13. The review under Section 7-B or an Appeal under Section 7-I can be preferred within such time as may be prescribed under the Employees Provident Funds Appellate Tribunal (Procedure) Rules-1997 (hereinafter called the Rules). Rule 7 provides that the Appeal can be filed within 60 days from the date of issue of the order. If satisfied the Tribunal can extend the period by further 60 days. The person preferring the Appeal apart from depositing the statutory fee is required to deposit 75% of the amount due from him as determined under Section 7-A. Rules 8 and 9 provide the manner in which the Appeal is to be presented and the nature of documents required to be annexed. There is a complete procedure for issuance of notice, filing of reply, fixation of day of hearing, calendar of cases, the manner in which the Appeal is to be dealt on default by the Appellant, ex parte hearing and disposal of the Appeal, Substitution of legal representatives, adjournment, and communication of order to the parties etc.
14. The Act and the Rules framed thereunder are therefore a complete code with regard to determination of dues from an employer, inquiry on facts, remedy to the aggrieved, if dissatisfied with the determination.
15. In the present case, the respondent did not allege that he had not been heard or that he had been denied reasonable opportunity of presenting his case. The writ petition therefore did not fall in the category of those cases which would be maintainable notwithstanding the availability of an alternate statutory remedy.
16. The summoning of official records in a routine manner unless malafides be alleged or there be strong reasons for the same was noticed in (1975) 3 SCC 602 [LQ/SC/1974/395] (State of Bihar v. Asis Kumar Mukherjee) (Dr) observing as follows :-
"20. There is some force in the grievance of Counsel for the State that the Court should not ordinarily call for cabinet papers and start scrutinising the notings and reports of the various officers merely because a writ petition challenging the order has been made. When a writ of certiorari is moved, the Court has the power to call for the record, but in cases where mala fides is not alleged or other special circumstances set out, sensitive materials in the possession of Government may not routinely be sent for. The power of the Court is wide but will have to be exercised judicially and judiciously, having regard to the totality of circumstances, including the impropriety of every disgruntled party getting an opportunity to pry into the files of Government. Of course, acts of public authorities must ordinarily be amenable to public scrutiny and not be hidden in suspicious secrecy. We are not satisfied that the High Court in this case should necessarily have looked into the cabinet papers and back records,."

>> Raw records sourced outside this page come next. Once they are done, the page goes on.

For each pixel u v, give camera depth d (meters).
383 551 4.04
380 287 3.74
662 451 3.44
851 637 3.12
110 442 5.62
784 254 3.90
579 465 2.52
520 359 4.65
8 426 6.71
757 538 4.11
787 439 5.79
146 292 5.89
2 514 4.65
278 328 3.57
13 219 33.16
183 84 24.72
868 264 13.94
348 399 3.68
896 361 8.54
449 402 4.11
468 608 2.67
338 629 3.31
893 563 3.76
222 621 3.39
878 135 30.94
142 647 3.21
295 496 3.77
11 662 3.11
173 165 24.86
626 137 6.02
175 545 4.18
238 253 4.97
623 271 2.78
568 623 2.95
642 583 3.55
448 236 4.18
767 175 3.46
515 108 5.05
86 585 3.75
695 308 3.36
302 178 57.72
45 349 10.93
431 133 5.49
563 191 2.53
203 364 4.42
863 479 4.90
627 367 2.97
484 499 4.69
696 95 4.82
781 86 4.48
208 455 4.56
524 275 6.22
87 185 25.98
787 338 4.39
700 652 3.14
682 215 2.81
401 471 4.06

17. We are not sanguine that jurisdiction can be assumed under Article 226 despite the availability of an alternate statutory remedy without any finding why the Court was satisfied to entertain it directly. Mere calling for the original records straightway by itself cannot be sufficient justification for the same unless and until reasons are first recorded for assuming the first jurisdiction. In the present case, the records had undoubtedly been called for. It was stated to have been "examined meticulously", but there is no discussion and finding as to what were the materials discovered by the Court from the original records to come a reasoned conclusion why the amount determined was not sustainable, and that the alternate statutory remedy was not efficacious.
18. The refusal to entertain a writ petition by passing alternate statutory remedy was considered in (1964) 6 SCR 654 (Thansingh Nathmal v. Supdt. of Taxes) observing :-
"7 The jurisdiction of the High Court under Article 226 of the Constitution is couched in wide terms and the exercise thereof is not subject to any restrictions except the territorial restrictions which are expressly provided in the Articles. But the exercise of the jurisdiction is discretionary: it is not exercised merely because it is lawful to do so. The very amplitude of the jurisdiction demands that it will ordinarily be exercised subject to certain self-imposed limitations. Resort that jurisdiction is not intended as an alternative remedy for relief which may be obtained in a suit or other mode prescribed by statute. Ordinarily the Court will not entertain a petition for a writ under Article 226, where the petitioner has an alternative remedy, which without being unduly onerous, provides an equally efficacious remedy. Again the High Court does not generally enter upon a determination of questions which demand an elaborate examination of evidence to establish the right to enforce which the writ is claimed. The High Court does not therefore act as a court of appeal against the decision of a court or tribunal, to correct errors of fact, and does not by assuming jurisdiction under Article 226 trench upon an alternative remedy provided by statute for obtaining relief. Where it is open to the aggrieved petitioner to move another tribunal, or even itself in another jurisdiction for obtaining redress in the manner provided by a statute, the High court normally will not permit by entertaining a petition under Article 226 of the Constitution the machinery created under the statute to be bypassed, and will leave the party applying to it to seek resort to the machinery so set up."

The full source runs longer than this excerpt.